MLB’s stated purpose in curbing the freedom that game players should enjoy by shifting their defensive positions was to produce more hits and runs. More excitement. But all they had to do to give hitters a better chance of succeeding was to lower the pitcher’s mound. Pitchers gain an advantage by throwing the baseball down toward their target.
In 1969, MLB lowered the maximum height of the pitching mound to 10 inches, five inches below the previous limit. And it worked. With today’s bigger, stronger pitchers, batting averages have been dropping, along with runs scored.
So further lowering the mound would increase the hits and runs and excitement without interfering with the defensive team’s freedom to deploy fielders wherever they wished. But the owners prefer to show their employees who’s the boss.
The meddling by MLB honchos hasn’t stopped there. They decided this year to make permanent a goofy experimental “tie-breaker” rule that contaminates the game by placing a runner for the team at bat on second base at the beginning of each extra inning.
The runner is nicknamed “the ghost runner,” because the runner doesn’t have to get a hit to be awarded a double. When the extra inning opens, there he is, standing on second base! This change results in a better chance of batting in a run, thereby reducing the length of tied extra-inning games.

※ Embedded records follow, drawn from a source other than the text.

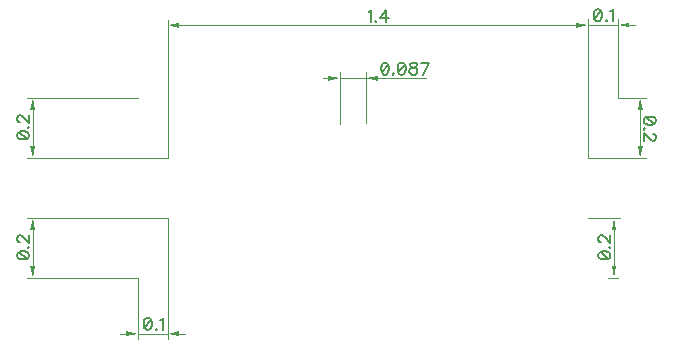
<source format=gbr>
G04 DipTrace 2.4.0.2*
%INTopDimension.gbr*%
%MOIN*%
%ADD13C,0.0014*%
%ADD34C,0.0062*%
%FSLAX44Y44*%
G04*
G70*
G90*
G75*
G01*
%LNTopDimension*%
%LPD*%
X1000Y4000D2*
D13*
Y8617D1*
X15002Y4000D2*
Y8617D1*
X8001Y8420D2*
X1394D1*
G36*
X1000D2*
X1394Y8499D1*
Y8341D1*
X1000Y8420D1*
G37*
X8001D2*
D13*
X14608D1*
G36*
X15002D2*
X14608Y8341D1*
Y8499D1*
X15002Y8420D1*
G37*
X0Y0D2*
D13*
Y-2047D1*
X1000Y2000D2*
Y-2047D1*
X0Y-1850D2*
X1000D1*
X-591D2*
X-394D1*
G36*
X0D2*
X-394Y-1929D1*
Y-1771D1*
X0Y-1850D1*
G37*
X1591D2*
D13*
X1394D1*
G36*
X1000D2*
X1394Y-1771D1*
Y-1929D1*
X1000Y-1850D1*
G37*
X0Y0D2*
D13*
X-3697D1*
X1000Y2000D2*
X-3697D1*
X-3500Y1000D2*
Y394D1*
G36*
Y0D2*
X-3579Y394D1*
X-3422D1*
X-3500Y0D1*
G37*
Y1000D2*
D13*
Y1606D1*
G36*
Y2000D2*
X-3422Y1606D1*
X-3579D1*
X-3500Y2000D1*
G37*
X16000Y0D2*
D13*
X15680D1*
X15002Y2000D2*
X16074D1*
X15877Y1000D2*
Y394D1*
G36*
Y0D2*
X15798Y394D1*
X15955D1*
X15877Y0D1*
G37*
Y1000D2*
D13*
Y1606D1*
G36*
Y2000D2*
X15955Y1606D1*
X15798D1*
X15877Y2000D1*
G37*
X1000Y4000D2*
D13*
X-3697D1*
X0Y6000D2*
X-3697D1*
X-3500Y5000D2*
Y4394D1*
G36*
Y4000D2*
X-3579Y4394D1*
X-3422D1*
X-3500Y4000D1*
G37*
Y5000D2*
D13*
Y5606D1*
G36*
Y6000D2*
X-3422Y5606D1*
X-3579D1*
X-3500Y6000D1*
G37*
X16000D2*
D13*
X16949D1*
X15002Y4000D2*
X16949D1*
X16752Y5000D2*
Y5606D1*
G36*
Y6000D2*
X16830Y5606D1*
X16673D1*
X16752Y6000D1*
G37*
Y5000D2*
D13*
Y4394D1*
G36*
Y4000D2*
X16673Y4394D1*
X16830D1*
X16752Y4000D1*
G37*
X15002D2*
D13*
Y8637D1*
X16000Y6000D2*
Y8637D1*
X15002Y8440D2*
X16000D1*
X14411D2*
X14608D1*
G36*
X15002D2*
X14608Y8361D1*
Y8519D1*
X15002Y8440D1*
G37*
X16591D2*
D13*
X16394D1*
G36*
X16000D2*
X16394Y8519D1*
Y8361D1*
X16000Y8440D1*
G37*
X6751Y5129D2*
D13*
Y6857D1*
X7625Y5169D2*
Y6857D1*
X6751Y6660D2*
X7625D1*
X6161D2*
X6357D1*
G36*
X6751D2*
X6357Y6581D1*
Y6739D1*
X6751Y6660D1*
G37*
X8216D2*
D13*
X8019D1*
G36*
X7625D2*
X8019Y6739D1*
Y6581D1*
X7625Y6660D1*
G37*
X9623D2*
D13*
X7625D1*
X7698Y8867D2*
D34*
X7736Y8887D1*
X7793Y8944D1*
Y8542D1*
X7936Y8581D2*
X7917Y8561D1*
X7936Y8542D1*
X7955Y8561D1*
X7936Y8581D1*
X8270Y8542D2*
Y8944D1*
X8079Y8676D1*
X8366D1*
X321Y-1326D2*
X264Y-1345D1*
X225Y-1403D1*
X206Y-1498D1*
Y-1556D1*
X225Y-1651D1*
X264Y-1709D1*
X321Y-1728D1*
X359D1*
X417Y-1709D1*
X455Y-1651D1*
X474Y-1556D1*
Y-1498D1*
X455Y-1403D1*
X417Y-1345D1*
X359Y-1326D1*
X321D1*
X455Y-1403D2*
X225Y-1651D1*
X617Y-1689D2*
X598Y-1709D1*
X617Y-1728D1*
X636Y-1709D1*
X617Y-1689D1*
X760Y-1403D2*
X798Y-1383D1*
X856Y-1326D1*
Y-1728D1*
X-4024Y735D2*
X-4005Y678D1*
X-3947Y639D1*
X-3852Y620D1*
X-3794D1*
X-3699Y639D1*
X-3641Y678D1*
X-3622Y735D1*
Y773D1*
X-3641Y831D1*
X-3699Y869D1*
X-3794Y888D1*
X-3852D1*
X-3947Y869D1*
X-4005Y831D1*
X-4024Y773D1*
Y735D1*
X-3947Y869D2*
X-3699Y639D1*
X-3661Y1031D2*
X-3641Y1012D1*
X-3622Y1031D1*
X-3641Y1050D1*
X-3661Y1031D1*
X-3928Y1193D2*
X-3947D1*
X-3986Y1212D1*
X-4005Y1231D1*
X-4024Y1270D1*
Y1346D1*
X-4005Y1384D1*
X-3986Y1403D1*
X-3947Y1423D1*
X-3909D1*
X-3871Y1403D1*
X-3814Y1365D1*
X-3622Y1174D1*
Y1442D1*
X15353Y735D2*
X15372Y678D1*
X15430Y639D1*
X15525Y620D1*
X15583D1*
X15678Y639D1*
X15736Y678D1*
X15755Y735D1*
Y773D1*
X15736Y831D1*
X15678Y869D1*
X15583Y888D1*
X15525D1*
X15430Y869D1*
X15372Y831D1*
X15353Y773D1*
Y735D1*
X15430Y869D2*
X15678Y639D1*
X15716Y1031D2*
X15736Y1012D1*
X15755Y1031D1*
X15736Y1050D1*
X15716Y1031D1*
X15449Y1193D2*
X15430D1*
X15391Y1212D1*
X15372Y1231D1*
X15353Y1270D1*
Y1346D1*
X15372Y1384D1*
X15391Y1403D1*
X15430Y1423D1*
X15468D1*
X15506Y1403D1*
X15563Y1365D1*
X15755Y1174D1*
Y1442D1*
X-4024Y4735D2*
X-4005Y4678D1*
X-3947Y4639D1*
X-3852Y4620D1*
X-3794D1*
X-3699Y4639D1*
X-3641Y4678D1*
X-3622Y4735D1*
Y4773D1*
X-3641Y4831D1*
X-3699Y4869D1*
X-3794Y4888D1*
X-3852D1*
X-3947Y4869D1*
X-4005Y4831D1*
X-4024Y4773D1*
Y4735D1*
X-3947Y4869D2*
X-3699Y4639D1*
X-3661Y5031D2*
X-3641Y5012D1*
X-3622Y5031D1*
X-3641Y5050D1*
X-3661Y5031D1*
X-3928Y5193D2*
X-3947D1*
X-3986Y5212D1*
X-4005Y5231D1*
X-4024Y5270D1*
Y5346D1*
X-4005Y5384D1*
X-3986Y5403D1*
X-3947Y5423D1*
X-3909D1*
X-3871Y5403D1*
X-3814Y5365D1*
X-3622Y5174D1*
Y5442D1*
X17275Y5265D2*
X17256Y5322D1*
X17199Y5361D1*
X17103Y5380D1*
X17046D1*
X16950Y5361D1*
X16893Y5322D1*
X16874Y5265D1*
Y5227D1*
X16893Y5169D1*
X16950Y5131D1*
X17046Y5112D1*
X17103D1*
X17199Y5131D1*
X17256Y5169D1*
X17275Y5227D1*
Y5265D1*
X17199Y5131D2*
X16950Y5361D1*
X16912Y4969D2*
X16893Y4988D1*
X16874Y4969D1*
X16893Y4950D1*
X16912Y4969D1*
X17180Y4807D2*
X17199D1*
X17237Y4788D1*
X17256Y4769D1*
X17275Y4730D1*
Y4654D1*
X17256Y4616D1*
X17237Y4597D1*
X17199Y4577D1*
X17161D1*
X17122Y4597D1*
X17065Y4635D1*
X16874Y4826D1*
Y4558D1*
X15322Y8964D2*
X15264Y8945D1*
X15226Y8887D1*
X15207Y8792D1*
Y8734D1*
X15226Y8639D1*
X15264Y8581D1*
X15322Y8562D1*
X15360D1*
X15417Y8581D1*
X15455Y8639D1*
X15475Y8734D1*
Y8792D1*
X15455Y8887D1*
X15417Y8945D1*
X15360Y8964D1*
X15322D1*
X15455Y8887D2*
X15226Y8639D1*
X15617Y8601D2*
X15598Y8581D1*
X15617Y8562D1*
X15637Y8581D1*
X15617Y8601D1*
X15760Y8887D2*
X15799Y8907D1*
X15856Y8964D1*
Y8562D1*
X8227Y7184D2*
X8169Y7165D1*
X8131Y7107D1*
X8112Y7012D1*
Y6954D1*
X8131Y6859D1*
X8169Y6801D1*
X8227Y6782D1*
X8265D1*
X8322Y6801D1*
X8360Y6859D1*
X8380Y6954D1*
Y7012D1*
X8360Y7107D1*
X8322Y7165D1*
X8265Y7184D1*
X8227D1*
X8360Y7107D2*
X8131Y6859D1*
X8522Y6821D2*
X8503Y6801D1*
X8522Y6782D1*
X8542Y6801D1*
X8522Y6821D1*
X8780Y7184D2*
X8723Y7165D1*
X8684Y7107D1*
X8665Y7012D1*
Y6954D1*
X8684Y6859D1*
X8723Y6801D1*
X8780Y6782D1*
X8818D1*
X8876Y6801D1*
X8914Y6859D1*
X8933Y6954D1*
Y7012D1*
X8914Y7107D1*
X8876Y7165D1*
X8818Y7184D1*
X8780D1*
X8914Y7107D2*
X8684Y6859D1*
X9152Y7184D2*
X9095Y7165D1*
X9076Y7127D1*
Y7088D1*
X9095Y7050D1*
X9133Y7031D1*
X9210Y7012D1*
X9267Y6993D1*
X9305Y6954D1*
X9324Y6916D1*
Y6859D1*
X9305Y6821D1*
X9286Y6801D1*
X9229Y6782D1*
X9152D1*
X9095Y6801D1*
X9076Y6821D1*
X9057Y6859D1*
Y6916D1*
X9076Y6954D1*
X9114Y6993D1*
X9171Y7012D1*
X9248Y7031D1*
X9286Y7050D1*
X9305Y7088D1*
Y7127D1*
X9286Y7165D1*
X9229Y7184D1*
X9152D1*
X9524Y6782D2*
X9716Y7184D1*
X9448D1*
M02*

</source>
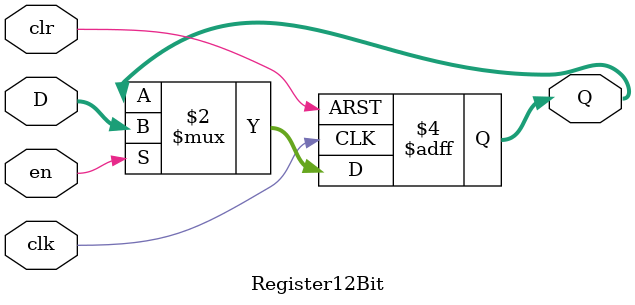
<source format=v>
module Register12Bit(
	input [11:0] D,
	input clk,
	input en,
	input clr,
	output reg [11:0] Q
);
	
	initial begin
		Q <= 12'h000;
	end
	
	always @(posedge clk or posedge clr)
	begin
		if(clr) begin
			Q <= 12'h000;
		end
		else begin
			Q <= en ? D: Q;
		end
	end

endmodule
</source>
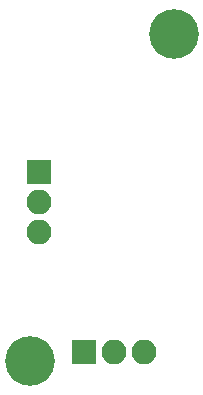
<source format=gbr>
G04 #@! TF.GenerationSoftware,KiCad,Pcbnew,5.1.2-f72e74a~84~ubuntu18.04.1*
G04 #@! TF.CreationDate,2019-05-28T19:28:17+02:00*
G04 #@! TF.ProjectId,OpenEMG2,4f70656e-454d-4473-922e-6b696361645f,rev?*
G04 #@! TF.SameCoordinates,Original*
G04 #@! TF.FileFunction,Soldermask,Bot*
G04 #@! TF.FilePolarity,Negative*
%FSLAX46Y46*%
G04 Gerber Fmt 4.6, Leading zero omitted, Abs format (unit mm)*
G04 Created by KiCad (PCBNEW 5.1.2-f72e74a~84~ubuntu18.04.1) date 2019-05-28 19:28:17*
%MOMM*%
%LPD*%
G04 APERTURE LIST*
%ADD10C,4.200000*%
%ADD11O,2.100000X2.100000*%
%ADD12R,2.100000X2.100000*%
G04 APERTURE END LIST*
D10*
X26543000Y-69342000D03*
X38735000Y-41656000D03*
D11*
X36195000Y-68580000D03*
X33655000Y-68580000D03*
D12*
X31115000Y-68580000D03*
D11*
X27305000Y-58420000D03*
X27305000Y-55880000D03*
D12*
X27305000Y-53340000D03*
M02*

</source>
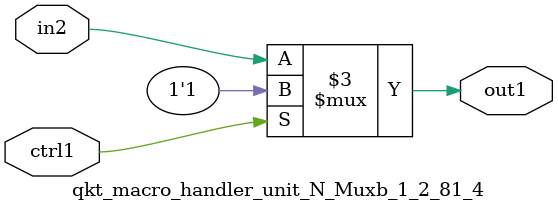
<source format=v>

`timescale 1ps / 1ps


module qkt_macro_handler_unit_N_Muxb_1_2_81_4( in2, ctrl1, out1 );

    input in2;
    input ctrl1;
    output out1;
    reg out1;

    
    // rtl_process:qkt_macro_handler_unit_N_Muxb_1_2_81_4/qkt_macro_handler_unit_N_Muxb_1_2_81_4_thread_1
    always @*
      begin : qkt_macro_handler_unit_N_Muxb_1_2_81_4_thread_1
        case (ctrl1) 
          1'b1: 
            begin
              out1 = 1'b1;
            end
          default: 
            begin
              out1 = in2;
            end
        endcase
      end

endmodule



</source>
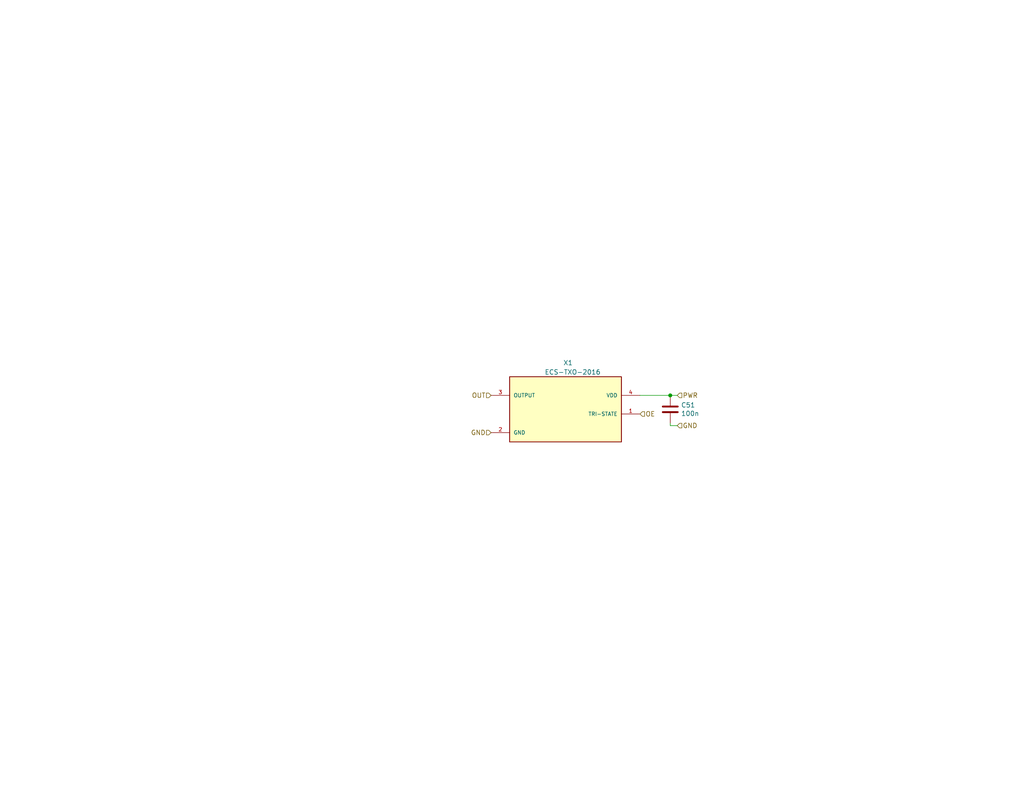
<source format=kicad_sch>
(kicad_sch
	(version 20231120)
	(generator "eeschema")
	(generator_version "8.0")
	(uuid "3b411d25-2562-41c1-b3d5-a001cbcff12a")
	(paper "A")
	(title_block
		(title "10MHz TCXO")
		(date "2020-05-25")
	)
	
	(junction
		(at 182.88 107.95)
		(diameter 0)
		(color 0 0 0 0)
		(uuid "9d07ad61-64b7-4b16-a928-65cd366c30e9")
	)
	(wire
		(pts
			(xy 184.785 107.95) (xy 182.88 107.95)
		)
		(stroke
			(width 0)
			(type default)
		)
		(uuid "1b972551-8098-4e76-8488-70bc47bb2f81")
	)
	(wire
		(pts
			(xy 182.88 116.205) (xy 184.785 116.205)
		)
		(stroke
			(width 0)
			(type default)
		)
		(uuid "295f9f12-4c1e-413c-a17d-a47b881ee1e0")
	)
	(wire
		(pts
			(xy 182.88 115.57) (xy 182.88 116.205)
		)
		(stroke
			(width 0)
			(type default)
		)
		(uuid "6bbe8f72-687e-450b-84c5-12cc4918f82e")
	)
	(wire
		(pts
			(xy 182.88 107.95) (xy 174.625 107.95)
		)
		(stroke
			(width 0)
			(type default)
		)
		(uuid "927550f9-1801-4f63-98e1-1623eb57de25")
	)
	(hierarchical_label "GND"
		(shape input)
		(at 184.785 116.205 0)
		(fields_autoplaced yes)
		(effects
			(font
				(size 1.27 1.27)
			)
			(justify left)
		)
		(uuid "3afa325b-eef5-4066-8f96-757a3a819910")
	)
	(hierarchical_label "OE"
		(shape input)
		(at 174.625 113.03 0)
		(fields_autoplaced yes)
		(effects
			(font
				(size 1.27 1.27)
			)
			(justify left)
		)
		(uuid "bc46c9cd-b38d-4e50-91c4-7b525bbcbd0d")
	)
	(hierarchical_label "GND"
		(shape input)
		(at 133.985 118.11 180)
		(fields_autoplaced yes)
		(effects
			(font
				(size 1.27 1.27)
			)
			(justify right)
		)
		(uuid "da656f68-cf2c-43d0-80cc-943d027fbf57")
	)
	(hierarchical_label "PWR"
		(shape input)
		(at 184.785 107.95 0)
		(fields_autoplaced yes)
		(effects
			(font
				(size 1.27 1.27)
			)
			(justify left)
		)
		(uuid "f9dce1ff-619c-4849-ab48-5569bd2ee9ae")
	)
	(hierarchical_label "OUT"
		(shape input)
		(at 133.985 107.95 180)
		(fields_autoplaced yes)
		(effects
			(font
				(size 1.27 1.27)
			)
			(justify right)
		)
		(uuid "ff47b58a-9e08-4a3a-a7f6-b0ea4a73fc77")
	)
	(symbol
		(lib_id "Project:ECS-TXO-2016-33-100-TR")
		(at 154.305 110.49 0)
		(mirror y)
		(unit 1)
		(exclude_from_sim no)
		(in_bom yes)
		(on_board yes)
		(dnp no)
		(uuid "00000000-0000-0000-0000-000060074db6")
		(property "Reference" "X1"
			(at 153.67 99.06 0)
			(effects
				(font
					(size 1.27 1.27)
				)
				(justify right)
			)
		)
		(property "Value" "ECS-TXO-2016"
			(at 148.59 101.6 0)
			(effects
				(font
					(size 1.27 1.27)
				)
				(justify right)
			)
		)
		(property "Footprint" "Project:OSC_ECS-1618-300-BN-TR"
			(at 159.385 133.35 0)
			(effects
				(font
					(size 1.27 1.27)
				)
				(hide yes)
			)
		)
		(property "Datasheet" "https://ecsxtal.com/store/pdf/ECS-TXO-2016.pdf"
			(at 158.75 107.315 0)
			(effects
				(font
					(size 1.27 1.27)
				)
				(hide yes)
			)
		)
		(property "Description" ""
			(at 154.305 110.49 0)
			(effects
				(font
					(size 1.27 1.27)
				)
				(hide yes)
			)
		)
		(property "Mfr. #" "ECS-TXO-2016-33-100-TR"
			(at 154.305 130.81 0)
			(effects
				(font
					(size 1.27 1.27)
				)
				(hide yes)
			)
		)
		(property "Order" "https://www.digikey.com/product-detail/en/ecs-inc/ECS-TXO-2016-33-100-TR/XC3159CT-ND/10244142"
			(at 173.355 128.27 0)
			(effects
				(font
					(size 1.27 1.27)
				)
				(hide yes)
			)
		)
		(property "Load Capacitance" ""
			(at 154.305 110.49 0)
			(effects
				(font
					(size 1.27 1.27)
				)
				(hide yes)
			)
		)
		(pin "1"
			(uuid "cf0555a7-e413-4372-bfd8-400b162f966d")
		)
		(pin "2"
			(uuid "58dd278b-0574-4fb2-848b-385a9335975a")
		)
		(pin "3"
			(uuid "75fefe89-e1b2-4427-b970-d410054333f7")
		)
		(pin "4"
			(uuid "22a6ccf4-199e-42f9-80c1-61021b306a3d")
		)
		(instances
			(project ""
				(path "/85134265-2435-454a-99c4-e49d8e69c5c2/490a0c5b-9225-4953-ad7a-fe6abb29cde0/84780269-b8cb-44bc-ab72-b0ed2668fd84"
					(reference "X1")
					(unit 1)
				)
			)
			(project ""
				(path "/b4b2c88d-f6cd-4e60-862d-e21f68728580/840799ac-4fe6-4a8e-96a2-299affeec8e4/f03967bc-d0fd-41f7-bf23-ddb6554c2ae1"
					(reference "X2")
					(unit 1)
				)
			)
			(project ""
				(path "/f6cc00ab-17f1-4973-862f-7ac95fe70668/00000000-0000-0000-0000-00005ea31c93/00000000-0000-0000-0000-0000600564fd"
					(reference "X1")
					(unit 1)
				)
			)
		)
	)
	(symbol
		(lib_id "Device:C")
		(at 182.88 111.76 0)
		(unit 1)
		(exclude_from_sim no)
		(in_bom yes)
		(on_board yes)
		(dnp no)
		(uuid "00000000-0000-0000-0000-0000600759a7")
		(property "Reference" "C51"
			(at 185.801 110.5916 0)
			(effects
				(font
					(size 1.27 1.27)
				)
				(justify left)
			)
		)
		(property "Value" "100n"
			(at 185.801 112.903 0)
			(effects
				(font
					(size 1.27 1.27)
				)
				(justify left)
			)
		)
		(property "Footprint" "Capacitor_SMD:C_0402_1005Metric_Pad0.74x0.62mm_HandSolder"
			(at 183.8452 115.57 0)
			(effects
				(font
					(size 1.27 1.27)
				)
				(hide yes)
			)
		)
		(property "Datasheet" "~"
			(at 182.88 111.76 0)
			(effects
				(font
					(size 1.27 1.27)
				)
				(hide yes)
			)
		)
		(property "Description" ""
			(at 182.88 111.76 0)
			(effects
				(font
					(size 1.27 1.27)
				)
				(hide yes)
			)
		)
		(property "Voltage" "25V"
			(at 182.88 111.76 0)
			(effects
				(font
					(size 1.27 1.27)
				)
				(hide yes)
			)
		)
		(property "Mfr. #" "CL10B104KA8NNNC"
			(at 182.88 111.76 0)
			(effects
				(font
					(size 1.27 1.27)
				)
				(hide yes)
			)
		)
		(property "Order" "https://www.digikey.com/product-detail/en/samsung-electro-mechanics/CL10B104KA8NNNC/1276-1006-1-ND/3889092"
			(at 182.88 111.76 0)
			(effects
				(font
					(size 1.27 1.27)
				)
				(hide yes)
			)
		)
		(property "Load Capacitance" ""
			(at 182.88 111.76 0)
			(effects
				(font
					(size 1.27 1.27)
				)
				(hide yes)
			)
		)
		(pin "1"
			(uuid "abe7a518-9564-482d-9660-bc047ee96790")
		)
		(pin "2"
			(uuid "073c3392-9569-458a-9525-4eaf3e511b40")
		)
		(instances
			(project ""
				(path "/85134265-2435-454a-99c4-e49d8e69c5c2/490a0c5b-9225-4953-ad7a-fe6abb29cde0/84780269-b8cb-44bc-ab72-b0ed2668fd84"
					(reference "C51")
					(unit 1)
				)
			)
			(project ""
				(path "/b4b2c88d-f6cd-4e60-862d-e21f68728580/840799ac-4fe6-4a8e-96a2-299affeec8e4/f03967bc-d0fd-41f7-bf23-ddb6554c2ae1"
					(reference "C52")
					(unit 1)
				)
			)
			(project ""
				(path "/f6cc00ab-17f1-4973-862f-7ac95fe70668/00000000-0000-0000-0000-00005ea31c93/00000000-0000-0000-0000-00005eab0a1f"
					(reference "C?")
					(unit 1)
				)
				(path "/f6cc00ab-17f1-4973-862f-7ac95fe70668/00000000-0000-0000-0000-00005ea31c93/00000000-0000-0000-0000-00005eab13ae"
					(reference "C?")
					(unit 1)
				)
				(path "/f6cc00ab-17f1-4973-862f-7ac95fe70668/00000000-0000-0000-0000-00005ea31c93/00000000-0000-0000-0000-00005eab163e"
					(reference "C?")
					(unit 1)
				)
				(path "/f6cc00ab-17f1-4973-862f-7ac95fe70668/00000000-0000-0000-0000-00005ea31c93/00000000-0000-0000-0000-0000600564fd"
					(reference "C39")
					(unit 1)
				)
			)
		)
	)
)

</source>
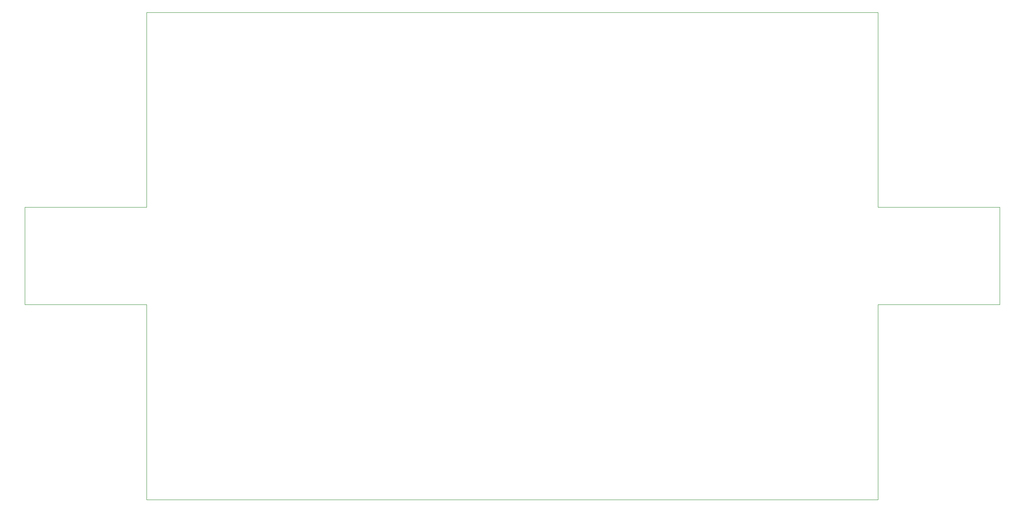
<source format=gbr>
G04 #@! TF.FileFunction,Profile,NP*
%FSLAX46Y46*%
G04 Gerber Fmt 4.6, Leading zero omitted, Abs format (unit mm)*
G04 Created by KiCad (PCBNEW 4.0.2+dfsg1-stable) date Fri 18 May 2018 14:33:16 BST*
%MOMM*%
G01*
G04 APERTURE LIST*
%ADD10C,0.100000*%
G04 APERTURE END LIST*
D10*
X68628600Y-85123900D02*
X68628600Y-45123900D01*
X43628600Y-85123900D02*
X68628600Y-85123900D01*
X43628600Y-105123900D02*
X43628600Y-85123900D01*
X68628600Y-105123900D02*
X43628600Y-105123900D01*
X68628600Y-145123900D02*
X68628600Y-105123900D01*
X218628600Y-145123900D02*
X68628600Y-145123900D01*
X218628600Y-105123900D02*
X218628600Y-145123900D01*
X243628600Y-105123900D02*
X218628600Y-105123900D01*
X243628600Y-85123900D02*
X243628600Y-105123900D01*
X218628600Y-85123900D02*
X243628600Y-85123900D01*
X218628600Y-45123900D02*
X218628600Y-85123900D01*
X68628600Y-45123900D02*
X218628600Y-45123900D01*
M02*

</source>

For me, the no-shift rule is definitely the worst of the new rules, because it interferes with a team’s skill at devising its own defense batter-by-batter. That and the ghost runner are the last straws for me. I’ll confine my baseball viewing to any league that doesn’t introduce such rules. Similar interference by investor types in other sports has soured me on those sports, too:
Pro football requires a pass receiver to have two feet in bounds when he catches a pass on the sidelines. It’s a dumb rule with no rationale other than to require a receiver to make a risky contortion of his body, thus exposing him to unnecessary injury. The Canadian and college football leagues, like most other sports with boundaries, sensibly require only one foot to be in bounds for a catch to be successful.
I’ll close with professional basketball’s worst rule, since we’re now in the thick of an exciting NBA playoff season. If a team calls a timeout with the ball on its half of the court, the ball can be advanced to the opponent’s half of the court, much closer to the basket, simply by virtue of the timeout.
That is a perversion of the spirit of a game. It’s a corruption of the spirit of play to let a timeout, rather than a player’s dribbling or passing the ball, advance the play up court. Why is it done? They say it’s to excite the fans. Bread and circuses!
John Woodford lives in Ann Arbor, Michigan, where he retired after two decades as the executive editor of Michigan Today, a University of Michigan alumni/ae publication. His career in journalism includes editing and/or reporting duties for Ebony magazine, Muhammad Speaks newspaper, the Chicago Sun-Times, the New Haven Register, the New York Times and Ford Motor company publications.
Not baseball as I remember it! Somehow commercialism/capitalism manages to spoil everything it touches. — Geoff
Yes! Send ghost runners in MLB and 2 foot inbounds football rules back to the sports cemeteries. Nice site, intuitive to use. Hampton Howell
Agree 100%. MLB needs to stop changing the game to assuage non-fans that will never become fans.